Indeed, it is a masculine voice that GLaDOS has been provided with to remind her that she is dumb and to curb her tendency towards “misbehavior.” As GLaDOS recalls the engineers’ attachment of the Dampening Sphere, the tumor full of terrible ideas, she hears the voice of Wheatley:

It was YOUR voice. Yes. You’re the tumor.

YES YOU ARE! YOU’RE THE MORON THEY BUILT TO MAKE ME AN IDIOT!

While GLaDOS’s insanity and passive-aggressive manipulation of Chell in the first game merely suggests a kind of madness and irrationality that has stereotypically been associated with being female in decades and centuries past (the origination of hysteria and the mad woman in the attic come to mind), Portal 2 introduces not only the origins of an artificial intelligence but suggests a potentially political and personal cause for that madness and ultimate rage. While there is little to make GLaDOS a sympathetic character in the first Portal (her sadism and generally unhinged nature seem to justify an effort to topple her from her position of authority in the Aperture labs), the introduction of a more complicated history of female authority both granted then restrained and potentially denied changes the stakes of the power games that go on over the course of both games.
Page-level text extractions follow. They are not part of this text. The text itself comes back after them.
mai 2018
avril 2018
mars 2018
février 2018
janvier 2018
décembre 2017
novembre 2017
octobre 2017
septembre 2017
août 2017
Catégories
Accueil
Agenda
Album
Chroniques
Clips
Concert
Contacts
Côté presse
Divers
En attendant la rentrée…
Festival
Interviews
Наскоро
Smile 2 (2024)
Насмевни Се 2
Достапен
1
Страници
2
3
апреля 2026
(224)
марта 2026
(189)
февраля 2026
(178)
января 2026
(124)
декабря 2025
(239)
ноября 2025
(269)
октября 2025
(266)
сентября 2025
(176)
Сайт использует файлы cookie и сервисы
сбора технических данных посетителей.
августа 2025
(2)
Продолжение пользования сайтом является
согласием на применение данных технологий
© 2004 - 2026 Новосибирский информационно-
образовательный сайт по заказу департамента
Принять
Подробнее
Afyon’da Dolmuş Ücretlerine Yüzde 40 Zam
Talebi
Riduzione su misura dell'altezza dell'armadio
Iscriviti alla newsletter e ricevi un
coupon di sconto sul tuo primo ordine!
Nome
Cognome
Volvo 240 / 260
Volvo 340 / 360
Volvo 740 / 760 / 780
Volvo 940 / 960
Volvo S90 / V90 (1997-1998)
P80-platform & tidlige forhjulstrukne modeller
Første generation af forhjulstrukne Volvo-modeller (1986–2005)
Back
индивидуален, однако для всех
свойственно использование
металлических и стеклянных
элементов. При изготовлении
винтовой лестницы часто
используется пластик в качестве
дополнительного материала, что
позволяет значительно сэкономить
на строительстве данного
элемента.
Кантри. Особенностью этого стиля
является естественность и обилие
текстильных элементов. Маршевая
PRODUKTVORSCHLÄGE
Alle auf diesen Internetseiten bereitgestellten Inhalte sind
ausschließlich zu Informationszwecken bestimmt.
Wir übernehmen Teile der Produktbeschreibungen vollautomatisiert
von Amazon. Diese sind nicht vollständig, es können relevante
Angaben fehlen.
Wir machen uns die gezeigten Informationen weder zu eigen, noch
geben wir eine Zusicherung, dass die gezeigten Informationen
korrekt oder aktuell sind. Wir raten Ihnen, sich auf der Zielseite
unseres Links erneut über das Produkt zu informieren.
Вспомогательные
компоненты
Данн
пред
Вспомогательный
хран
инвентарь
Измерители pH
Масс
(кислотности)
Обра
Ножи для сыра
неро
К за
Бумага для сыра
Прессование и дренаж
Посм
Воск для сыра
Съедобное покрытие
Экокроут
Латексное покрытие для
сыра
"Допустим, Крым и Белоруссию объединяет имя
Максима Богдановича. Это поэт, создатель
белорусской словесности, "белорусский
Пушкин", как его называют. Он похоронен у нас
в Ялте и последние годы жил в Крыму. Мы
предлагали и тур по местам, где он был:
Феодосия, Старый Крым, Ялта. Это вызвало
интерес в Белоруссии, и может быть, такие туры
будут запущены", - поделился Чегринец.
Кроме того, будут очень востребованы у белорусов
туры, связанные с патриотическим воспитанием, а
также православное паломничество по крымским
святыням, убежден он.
GLaDOS may not have the best interests of humanity at heart, but then again no one has seemingly ever really asked her what her interests are at all or taken them seriously. When finally given a taste of power, the response from the community surrounding her was to diminish her accomplishment and work and treat her as maybe a “good woman” but also an irrational one, worthy of doing the work, but not worthy of having ideas of her own. It is no wonder that GLaDOS rejects any kind of “goodness” that Caroline might represent by deleting her from her own memory. What benefit had Caroline ever received by playing that role except to be teased with the idea that she might be treated as someone competent, hard working, and sacrificing, only to have any authority that might be obligated to her stripped away through the “dumbing down” of her own thoughts?

As a result, GLaDOS’s authority can be traced back to the attitudes of the founder of Aperture Science, but so too, these attitudes seem to have potentially served as the source of her own madness and frustration at being left in charge and then not being trusted to do the work that she had already proven, albeit more invisibly, that she could do.